In Fig. 4, we have shown the performance of (HR@10 and NDCG@10) all adopted algorithms with respect to the different numbers of dimension factors $D$ . We have almost same conclusion, regardless of the latent dimension setting. Our proposed A-SAERec model is far superior to all adopted other baseline algorithms. As the latent dimensions change, the results of A-SAERec as well fluctuates within a small range. From Fig. 4, we can see the RecVAE is a strong baseline which beats the NeuMF, JCA, and AutoSVD $++$ on Ml-10M dataset, Book-Crossing dataset, and LastFM dataset even though they have a deep structure. In the metric HR@5 and NDCG@5, the NeuMF algorithm significantly outperforms all other methods on Ml-10M dataset and LastFM dataset. Based on the results in Table 3, the HR@10 and NDCG@10 of A-SAERec reaches 0.7993 and 0.5804 on Ml-10M dataset, respectively, which is an extremely satisfied results.

Figure 5.

Illustration of the four metrics performance of A-SAERec on four datasets, with the number of hidden layer ranging from 1 to 5.

• [Work task 1]
Answer these questions about the A-SAERec excerpt:
(a) According to Table 3, what HR@10 value does A-SAERec reach on the Ml-10M dataset?
(b) Which algorithm significantly outperforms all other methods in HR@5 and NDCG@5 on the Ml-10M and LastFM datasets?
(c) What range of hidden-layer counts does Figure 5 cover?
• [Work task 2] Can you extend the A-SAERec excerpt from where it stops?
The collected data plays no part in these tasks.

Collected data
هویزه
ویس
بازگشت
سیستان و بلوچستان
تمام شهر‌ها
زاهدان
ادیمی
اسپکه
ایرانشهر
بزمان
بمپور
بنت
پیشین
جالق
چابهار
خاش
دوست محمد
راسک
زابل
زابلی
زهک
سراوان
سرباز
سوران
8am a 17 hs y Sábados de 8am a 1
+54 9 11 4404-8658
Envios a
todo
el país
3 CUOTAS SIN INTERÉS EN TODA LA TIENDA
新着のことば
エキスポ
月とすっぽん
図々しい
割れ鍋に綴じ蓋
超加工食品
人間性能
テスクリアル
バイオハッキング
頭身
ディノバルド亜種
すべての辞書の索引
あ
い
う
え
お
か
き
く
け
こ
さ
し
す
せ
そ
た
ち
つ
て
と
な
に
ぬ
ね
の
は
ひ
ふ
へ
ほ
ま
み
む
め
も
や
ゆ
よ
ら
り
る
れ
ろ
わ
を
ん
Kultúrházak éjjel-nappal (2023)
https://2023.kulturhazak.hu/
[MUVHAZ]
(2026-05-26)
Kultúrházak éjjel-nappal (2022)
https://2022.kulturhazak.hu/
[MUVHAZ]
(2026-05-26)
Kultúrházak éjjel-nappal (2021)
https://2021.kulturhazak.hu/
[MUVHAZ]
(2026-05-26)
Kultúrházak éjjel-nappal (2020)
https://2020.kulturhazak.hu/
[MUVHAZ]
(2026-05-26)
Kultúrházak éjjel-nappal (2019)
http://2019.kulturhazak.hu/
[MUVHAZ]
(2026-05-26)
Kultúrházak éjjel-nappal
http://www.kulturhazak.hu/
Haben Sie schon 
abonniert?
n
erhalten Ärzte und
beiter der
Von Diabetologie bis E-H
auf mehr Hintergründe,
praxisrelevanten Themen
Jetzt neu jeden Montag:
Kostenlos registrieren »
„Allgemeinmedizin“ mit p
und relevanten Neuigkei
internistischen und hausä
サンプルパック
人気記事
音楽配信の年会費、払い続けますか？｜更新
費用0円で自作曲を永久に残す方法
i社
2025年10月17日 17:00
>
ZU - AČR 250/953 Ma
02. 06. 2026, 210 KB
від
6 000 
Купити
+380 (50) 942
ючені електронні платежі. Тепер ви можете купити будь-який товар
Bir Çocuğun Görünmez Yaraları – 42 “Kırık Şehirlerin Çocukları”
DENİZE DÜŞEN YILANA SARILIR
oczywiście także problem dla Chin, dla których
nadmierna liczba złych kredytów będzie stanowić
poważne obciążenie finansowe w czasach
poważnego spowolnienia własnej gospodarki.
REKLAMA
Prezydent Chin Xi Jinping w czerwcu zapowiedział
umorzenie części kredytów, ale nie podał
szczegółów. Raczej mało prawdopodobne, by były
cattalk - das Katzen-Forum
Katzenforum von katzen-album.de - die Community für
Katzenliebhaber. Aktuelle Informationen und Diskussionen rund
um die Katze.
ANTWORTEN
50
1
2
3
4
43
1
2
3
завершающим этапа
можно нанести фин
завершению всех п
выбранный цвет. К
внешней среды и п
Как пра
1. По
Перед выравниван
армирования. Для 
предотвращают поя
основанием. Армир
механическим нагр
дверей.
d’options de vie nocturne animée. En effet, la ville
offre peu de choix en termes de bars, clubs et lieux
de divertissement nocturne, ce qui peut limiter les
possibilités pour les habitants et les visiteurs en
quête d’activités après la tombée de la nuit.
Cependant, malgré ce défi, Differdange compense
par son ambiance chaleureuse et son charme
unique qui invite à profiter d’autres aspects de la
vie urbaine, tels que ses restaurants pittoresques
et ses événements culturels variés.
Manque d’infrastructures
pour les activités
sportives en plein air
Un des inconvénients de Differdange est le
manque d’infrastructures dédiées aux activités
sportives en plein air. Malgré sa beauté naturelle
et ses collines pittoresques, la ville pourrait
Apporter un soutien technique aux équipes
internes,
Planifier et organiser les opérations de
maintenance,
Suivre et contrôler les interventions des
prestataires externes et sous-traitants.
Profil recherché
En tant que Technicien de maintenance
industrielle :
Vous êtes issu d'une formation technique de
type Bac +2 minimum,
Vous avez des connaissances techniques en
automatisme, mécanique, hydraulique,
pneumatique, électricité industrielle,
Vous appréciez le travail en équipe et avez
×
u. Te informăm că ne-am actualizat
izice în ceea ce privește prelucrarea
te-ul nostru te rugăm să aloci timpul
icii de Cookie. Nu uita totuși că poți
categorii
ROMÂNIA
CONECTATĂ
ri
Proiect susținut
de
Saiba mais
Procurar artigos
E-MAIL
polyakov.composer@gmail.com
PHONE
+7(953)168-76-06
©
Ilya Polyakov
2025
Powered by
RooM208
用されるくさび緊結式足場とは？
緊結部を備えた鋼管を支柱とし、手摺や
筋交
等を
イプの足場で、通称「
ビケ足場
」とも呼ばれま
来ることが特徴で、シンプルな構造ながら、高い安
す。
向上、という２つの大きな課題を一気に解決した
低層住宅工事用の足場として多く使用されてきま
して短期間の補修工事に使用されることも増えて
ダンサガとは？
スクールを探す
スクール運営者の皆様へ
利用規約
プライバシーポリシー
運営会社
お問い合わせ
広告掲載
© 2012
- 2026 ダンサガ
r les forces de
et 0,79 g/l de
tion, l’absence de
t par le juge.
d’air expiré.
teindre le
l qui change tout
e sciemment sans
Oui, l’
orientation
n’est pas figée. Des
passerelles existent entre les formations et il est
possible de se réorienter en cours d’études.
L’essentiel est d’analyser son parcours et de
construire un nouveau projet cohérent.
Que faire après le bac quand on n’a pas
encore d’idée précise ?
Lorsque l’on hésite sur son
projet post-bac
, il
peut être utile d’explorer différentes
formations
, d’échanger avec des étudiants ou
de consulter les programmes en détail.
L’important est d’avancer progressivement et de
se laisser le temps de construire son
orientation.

• [Exercise answer 1]
(a) 0.7993
(b) NeuMF
(c) 1 to 5

• [Exercise answer 2]
The experimental results shown in Figs 3 and 4 indicate the utility of our A-SAERec algorithm on the task of top-N recommendation. The attention weights learned from user-item interactions has a potential on the learned representation of users and items. The substantial improvement of A-SAERec over the baselines can be credited to two reasons: (1) our A-SAERec algorithm employs complicate user’s and item’s features extracted from the implicit matrix via non-linear network to model user-item interactions, instead of traditional methods apply a linear kernel with an inner product of user and item vector to predict score. (2) our model leverage an attention network to capture user’s and item’s attention weights on different aspects of each item and each user, which could improve the performance of recommender system.

Figure 5 shows the performance of (HR@5, NDCG@5, HR@10 and NDCG@10) A-SAERec with respect to the different number of hidden layers $L$ . We test the value of hidden layers as [1, 2, 3, 4, 5] inside each encoder and decoder. In our A-SAERec model, a five-layer network is utilized to reconstruct the input. As shown in Fig. 5, leveraging less than two layers are not enough to learn effective feature representation, and generally three or four hidden layers are good enough to train model.

5.4.3 Impact of attention network (Q3)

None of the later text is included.